▸ 待处理数据:
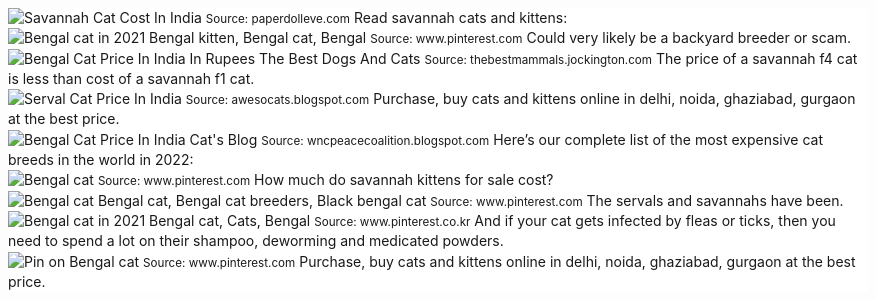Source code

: <aside>
<img class="v-image ads-img" alt="Savannah Cat Cost In India" src="https://i.pinimg.com/736x/2d/4c/5b/2d4c5bdd2cd252048861dbeb2e281dcb.jpg" width="100%" onerror="this.onerror=null;this.src='data:image/gif;base64,R0lGODlhAQABAAAAACH5BAEKAAEALAAAAAABAAEAAAICTAEAOw==';" />
<small>Source: paperdolleve.com</small>
Read savannah cats and kittens:
</aside>

<aside>
<img class="v-image ads-img" alt="Bengal cat in 2021 Bengal kitten, Bengal cat, Bengal" src="https://i.pinimg.com/originals/9b/c3/84/9bc384010c018d018c13579f13c558de.jpg" width="100%" onerror="this.onerror=null;this.src='data:image/gif;base64,R0lGODlhAQABAAAAACH5BAEKAAEALAAAAAABAAEAAAICTAEAOw==';" />
<small>Source: www.pinterest.com</small>
Could very likely be a backyard breeder or scam.
</aside>

<aside>
<img class="v-image ads-img" alt="Bengal Cat Price In India In Rupees The Best Dogs And Cats" src="https://cdn.cdnparenting.com/articles/2019/01/15113631/490061392-H-1024x700.jpg" width="100%" onerror="this.onerror=null;this.src='data:image/gif;base64,R0lGODlhAQABAAAAACH5BAEKAAEALAAAAAABAAEAAAICTAEAOw==';" />
<small>Source: thebestmammals.jockington.com</small>
The price of a savannah f4 cat is less than cost of a savannah f1 cat.
</aside>

<aside>
<img class="v-image ads-img" alt="Serval Cat Price In India" src="https://images.exoticanimalsforsale.net/uploads/37605F52-A51E-46A2-9C52-A9E5E7D3ECB0-1000x1000-5wdG37028c.jpeg" width="100%" onerror="this.onerror=null;this.src='data:image/gif;base64,R0lGODlhAQABAAAAACH5BAEKAAEALAAAAAABAAEAAAICTAEAOw==';" />
<small>Source: awesocats.blogspot.com</small>
Purchase, buy cats and kittens online in delhi, noida, ghaziabad, gurgaon at the best price.
</aside>

<aside>
<img class="v-image ads-img" alt="Bengal Cat Price In India Cat&#039;s Blog" src="https://rz6nm7fejf-flywheel.netdna-ssl.com/wp-content/uploads/2011/08/FoxKillingHybridSavannahCat.jpg" width="100%" onerror="this.onerror=null;this.src='data:image/gif;base64,R0lGODlhAQABAAAAACH5BAEKAAEALAAAAAABAAEAAAICTAEAOw==';" />
<small>Source: wncpeacecoalition.blogspot.com</small>
Here’s our complete list of the most expensive cat breeds in the world in 2022:
</aside>

<aside>
<img class="v-image ads-img" alt="Bengal cat" src="https://i.pinimg.com/originals/df/c1/a2/dfc1a2bab2f124f23ef692ffea637d70.jpg" width="100%" onerror="this.onerror=null;this.src='data:image/gif;base64,R0lGODlhAQABAAAAACH5BAEKAAEALAAAAAABAAEAAAICTAEAOw==';" />
<small>Source: www.pinterest.com</small>
How much do savannah kittens for sale cost?
</aside>

<aside>
<img class="v-image ads-img" alt="Bengal cat Bengal cat, Bengal cat breeders, Black bengal cat" src="https://i.pinimg.com/736x/a7/65/d6/a765d663038f439d99d156c9ec6cc278.jpg" width="100%" onerror="this.onerror=null;this.src='data:image/gif;base64,R0lGODlhAQABAAAAACH5BAEKAAEALAAAAAABAAEAAAICTAEAOw==';" />
<small>Source: www.pinterest.com</small>
The servals and savannahs have been.
</aside>

<aside>
<img class="v-image ads-img" alt="Bengal cat in 2021 Bengal cat, Cats, Bengal" src="https://i.pinimg.com/736x/e7/93/17/e79317682e39db1471e3310a7d90bbbf.jpg" width="100%" onerror="this.onerror=null;this.src='data:image/gif;base64,R0lGODlhAQABAAAAACH5BAEKAAEALAAAAAABAAEAAAICTAEAOw==';" />
<small>Source: www.pinterest.co.kr</small>
And if your cat gets infected by fleas or ticks, then you need to spend a lot on their shampoo, deworming and medicated powders.
</aside>

<aside>
<img class="v-image ads-img" alt="Pin on Bengal cat" src="https://i.pinimg.com/originals/69/33/f1/6933f15d330600cffd091b0a7eaa8886.jpg" width="100%" onerror="this.onerror=null;this.src='data:image/gif;base64,R0lGODlhAQABAAAAACH5BAEKAAEALAAAAAABAAEAAAICTAEAOw==';" />
<small>Source: www.pinterest.com</small>
Purchase, buy cats and kittens online in delhi, noida, ghaziabad, gurgaon at the best price.
</aside>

▸ 任务项:
摘出上面材料中含有单词“kittens”的每一行，逐行抄出。区分大小写。

▸ 答案框:
Read savannah cats and kittens:
Purchase, buy cats and kittens online in delhi, noida, ghaziabad, gurgaon at the best price.
How much do savannah kittens for sale cost?
Purchase, buy cats and kittens online in delhi, noida, ghaziabad, gurgaon at the best price.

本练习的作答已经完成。